Mediation plans are complicated, though: During the past two years, sect leaders along with hundreds of other men and women have been expelled from the sect by Jeffs from his Texas prison cell. Combined with the group's distrust of government, the splintering could complicate efforts to find trust beneficiaries and bring them to the table.

"Right now, the community is in such disarray of who's in [the sect] and who's out that in order to protect everyone's interests we need to subdivide," said Willie Jessop, a former spokesman for the sect who split from the leadership more than a year ago. He is part of a group of people who decided to stay in the community and follow a former church elder turned rival prophet, William E. Jessop.

Meanwhile, trust administrator Bruce Wisan said the ruling frees him up to distribute property to individual people for the first time since the trust was created in the 1940s.

He's been working with the followers of the rival FLDS prophet to craft a new plan. A board of former FLDS members and Jessop followers would make decisions about who gets what, with Wisan or a judge hearing appeals.

"People living in the community will be making the decision as to distribution," he said.
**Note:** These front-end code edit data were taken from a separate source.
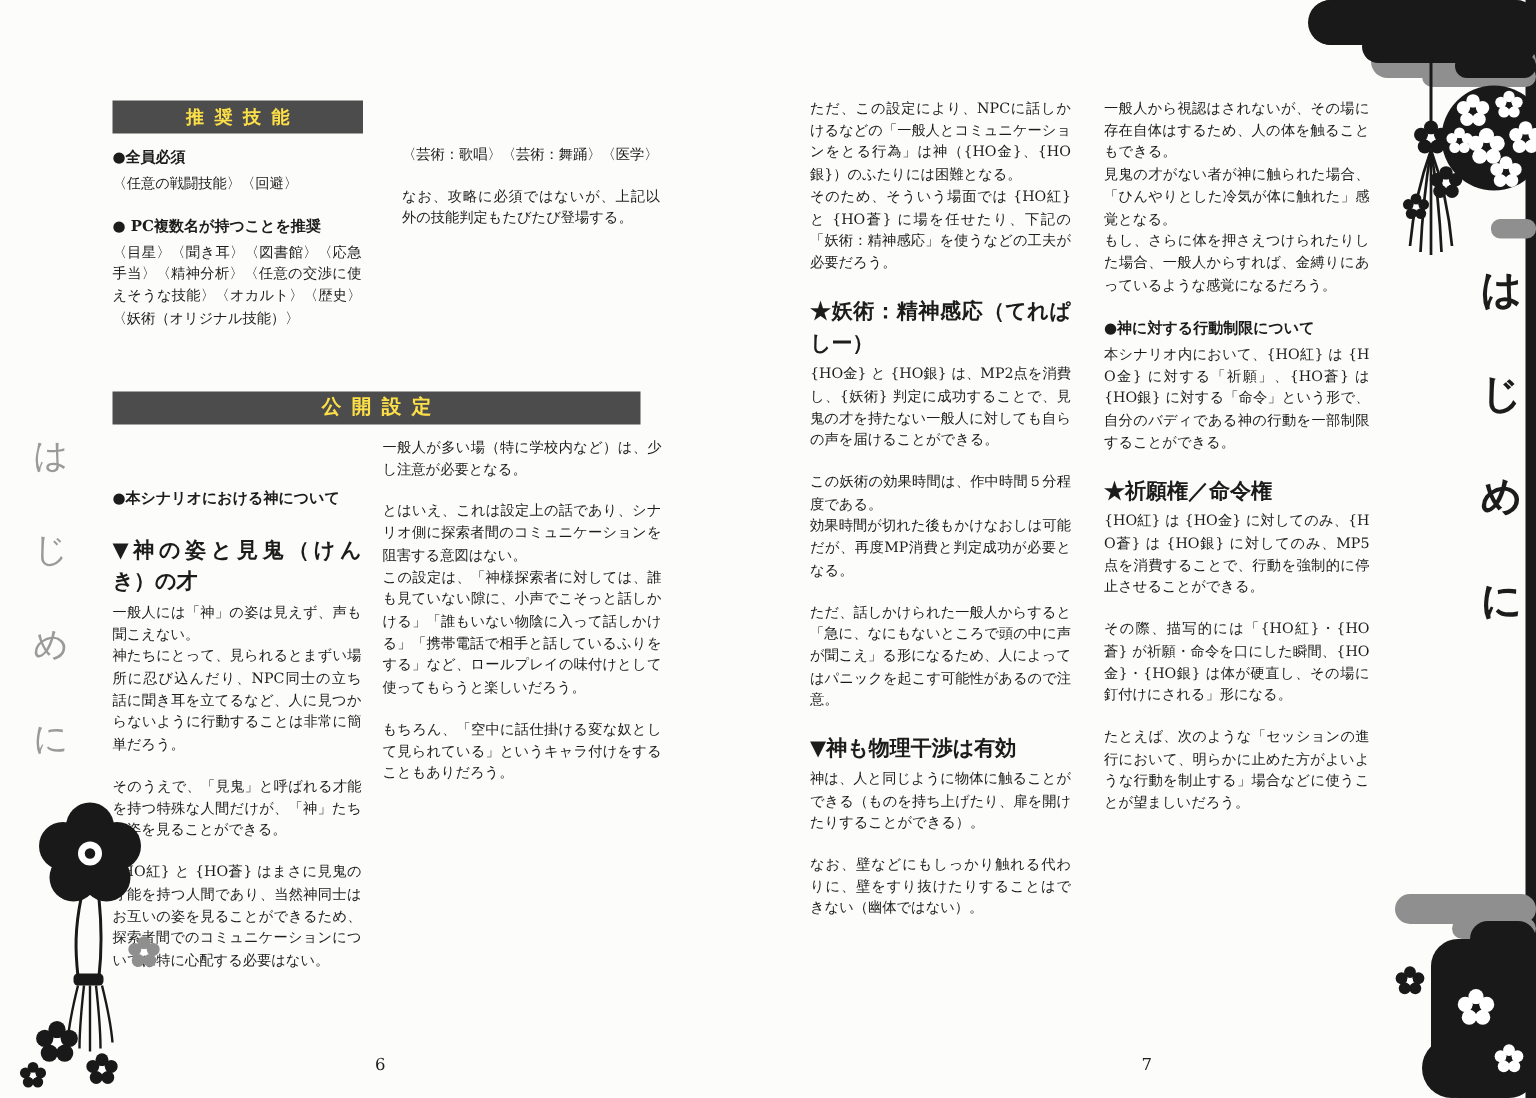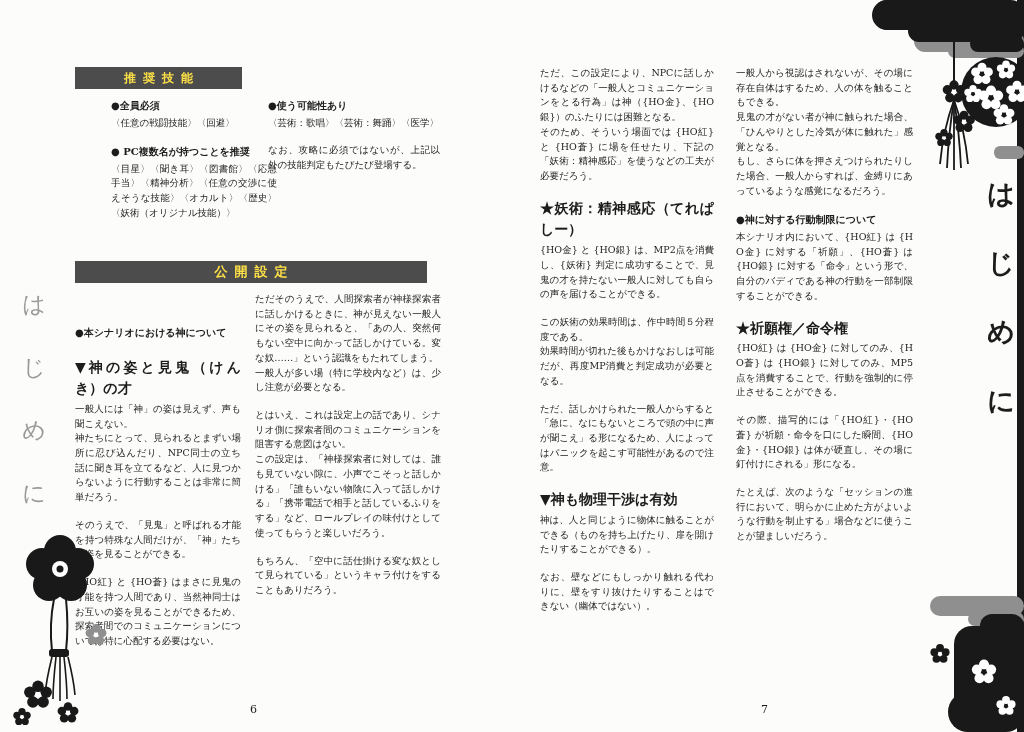"●全員必須" #s1c1 { margin-left: 36px -> none }
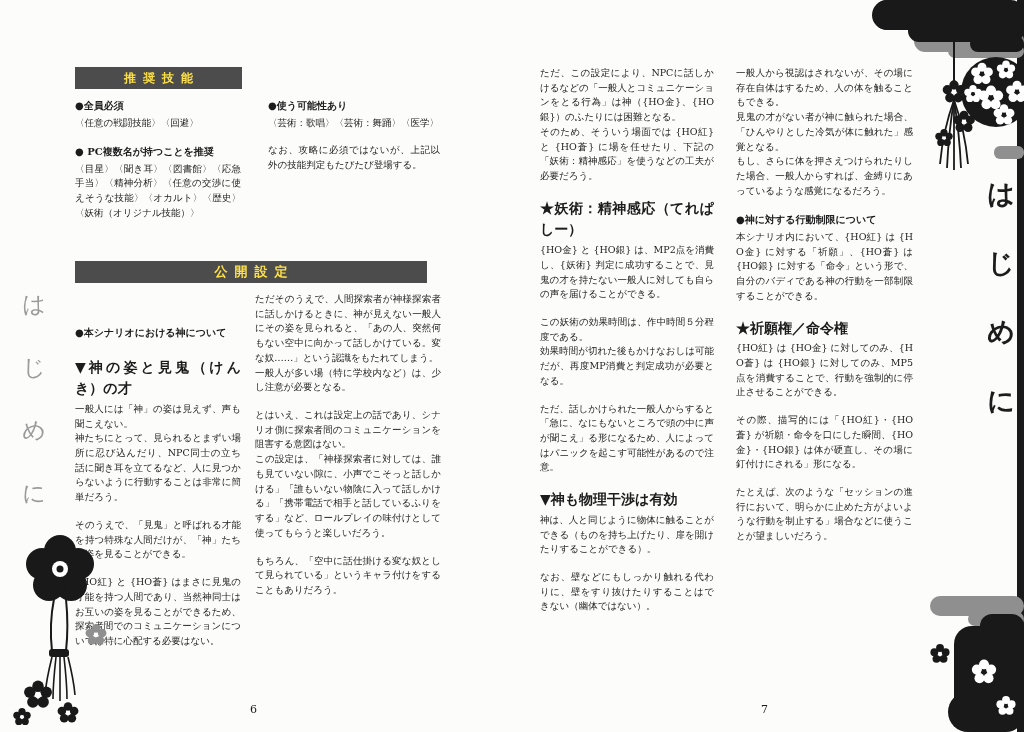"●使う可能性あり" div.para { html: <div>●使う可能性あり</div> -> none }
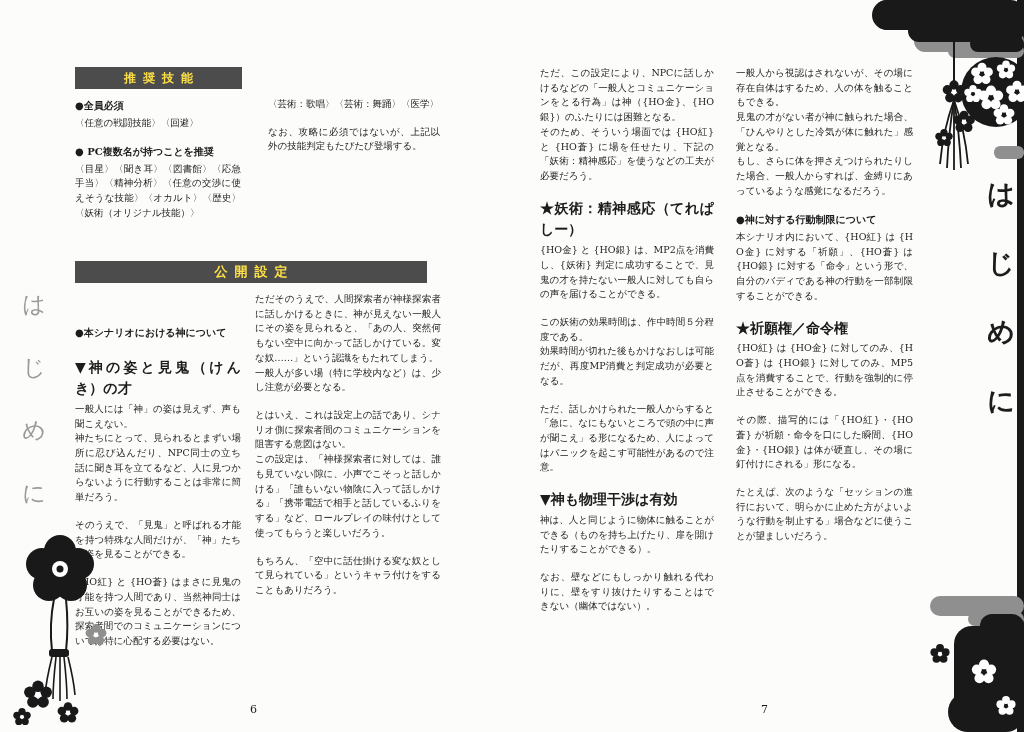"ただそのうえで、人間探索者が神様探索者に話しかけるときに、神が見えない一般人にそ" div.para { html: <div>ただそのうえで、人間探索者が神様探索者に話しかけるときに、神が見えない一般人にその姿を見られると、「あの人、突然何もない空中に向かって話しかけている。変な奴……」という認識をもたれてしまう。</div> -> none }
They "know who built what houses, they know what the needs are."

It remains to be seen exactly how Monday's ruling would affect a court order requiring the state to pay $5.6 million to help cover four years of debts owed to Wisan, his attorneys and employees. Wisan was supposed to have been paid through the sale of trust property, but has been barred by court order from selling anything since the FLDS began fighting the state takeover in 2008. Monday's ruling doesn't directly affect other lawsuits involving specific pieces of property, which will likely bar him from selling anything yet.
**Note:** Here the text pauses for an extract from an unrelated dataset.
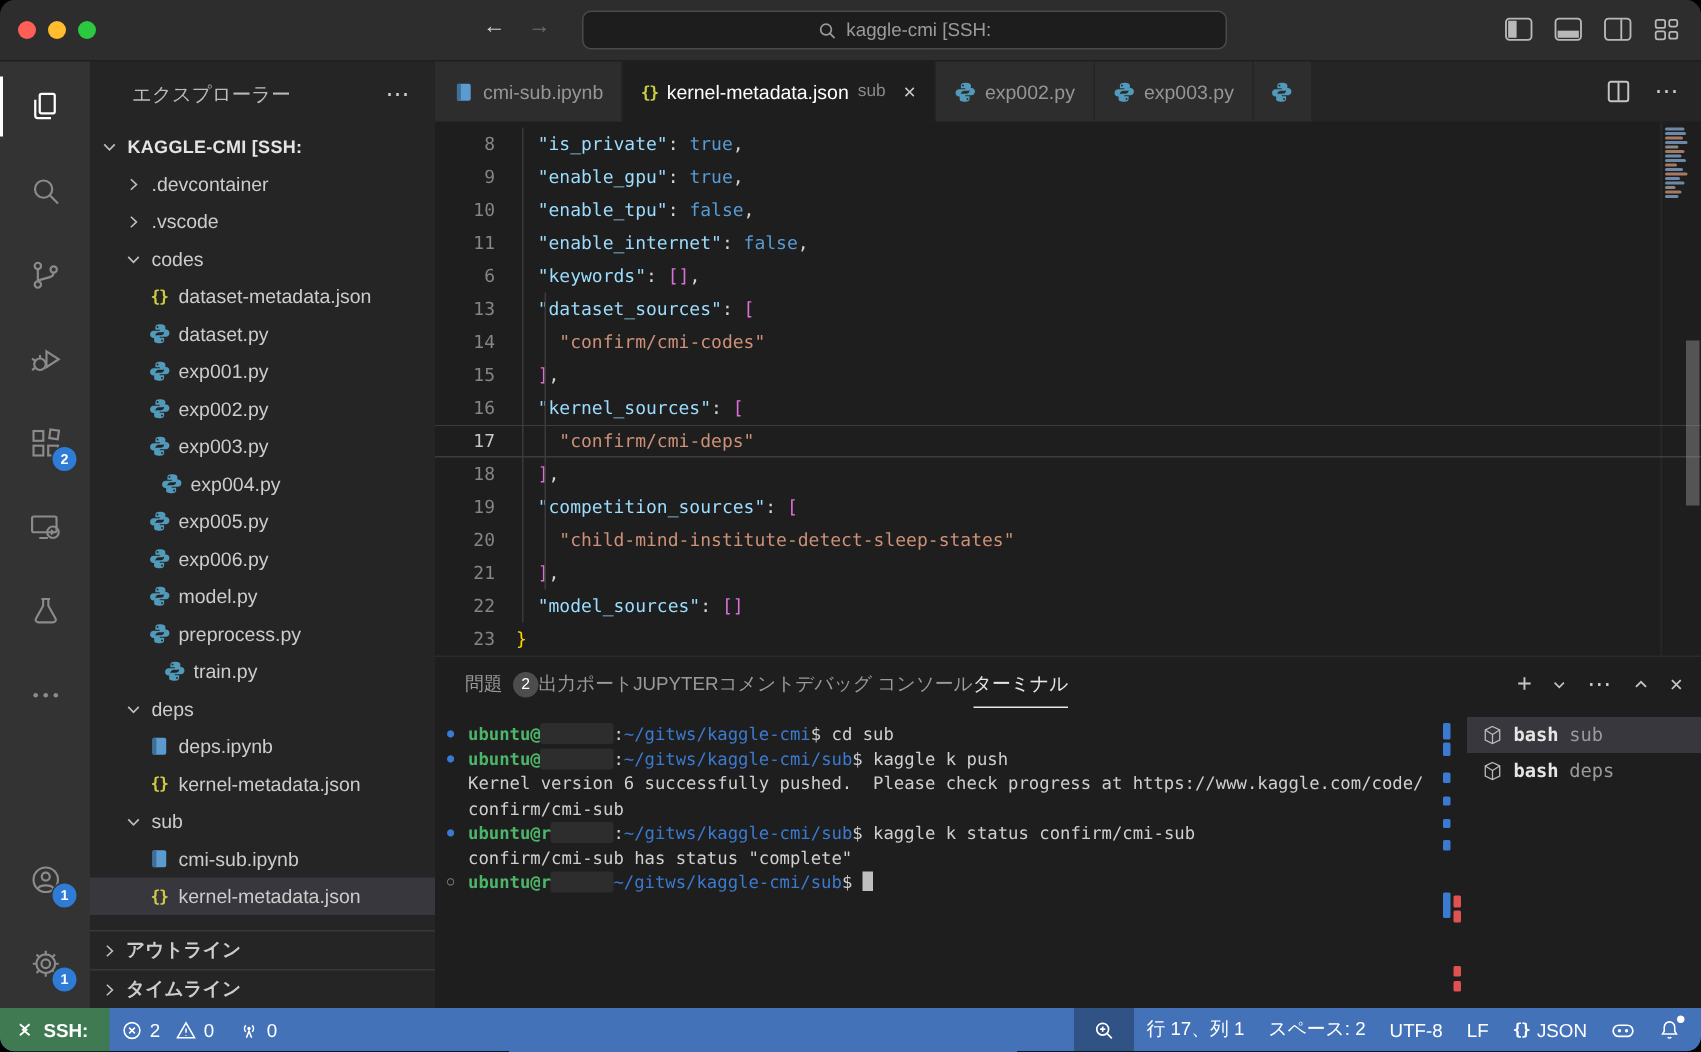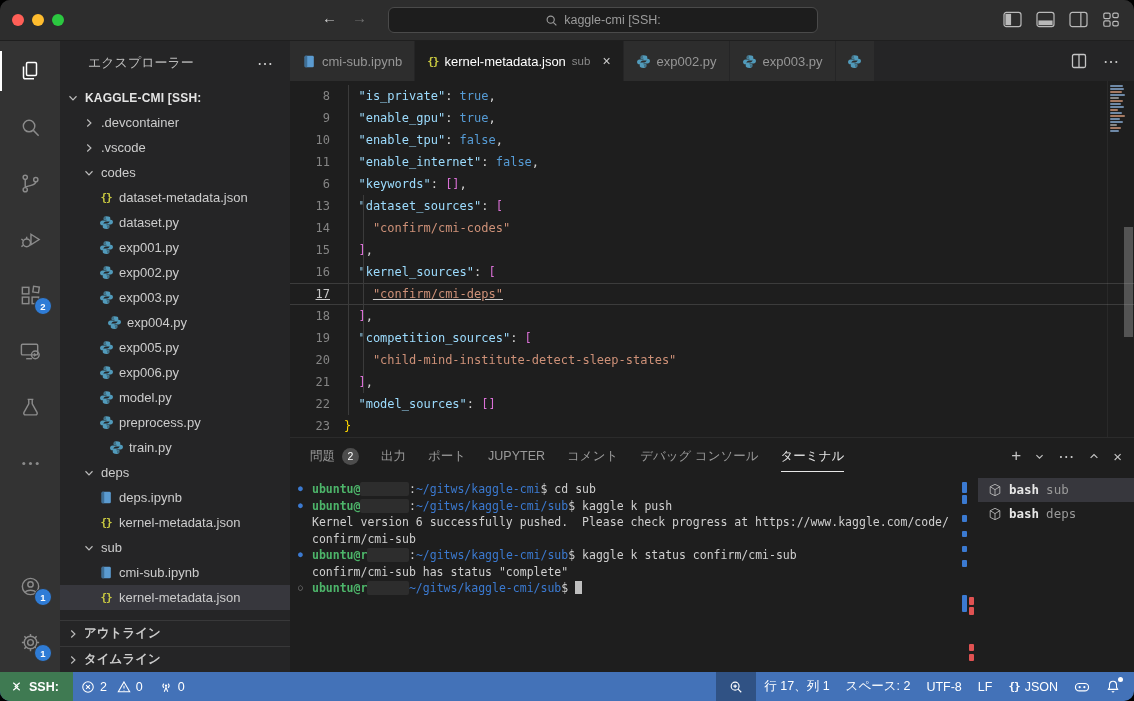"17" .code-line.current { text-decoration: underline -> none }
The Utah Legislature would have to allocate the $5.6 million. The money is supposed to be repaid when Wisan can sell property and Monday's ruling should end fears that the money wouldn't be repaid because the trust is in sect hands.

But even after a state allocation, the money wouldn't be available until the new fiscal year in July. Even considering the other lawsuits, it may be faster to sell property.

Still, state "funding is an absolute necessity," Wisan said, both to combat the lawsuits still pending — he estimates there are some 20 suits related to the trust — and finish the engineering work required to subdivide the property.

The state takeover came in 2005 as FLDS leaders ignored lawsuits filed by former members like the so-called Lost Boys, young men who said they were summarily kicked out of the sect and their homes for minor offenses to reduce competition for wives. Amid concerns that summary judgments against the trust could have forced the sale of people's homes, Shurtleff moved to assume control of the trust.

The FLDS initially ignored the action, but in 2008 sued to regain control. Attorneys for the sect filed suit in both federal and state court, but U.S. District Judge Dee Benson initially delayed action in the case. After the Utah Supreme Court dismissed the case in 2010, the FLDS renewed their federal claim, and Benson ruled in their favor. He decided early last year the state violated the constitutional separation of church and state when it assumed control and ordered the approximately $114 million trust returned to the FLDS.

The state appealed the decision, and the 10th U.S. Circuit Court of Appeals in Denver put Benson's order on hold. Monday, it ruled that Benson should not have considered that case because the Utah Supreme Court had already dismissed it.

"We conclude that the district court erred ... the FLDS association is precluded from pursuing its claims in federal court," according to the ruling.

Meanwhile, the 56-year-old Jeffs is said to retain control of the FLDS even though he was sentenced to life in prison last year after he was convicted of sexually assaulting two girls, ages 12 and 15, whom he took as polygamous wives at the group's remote Texas ranch.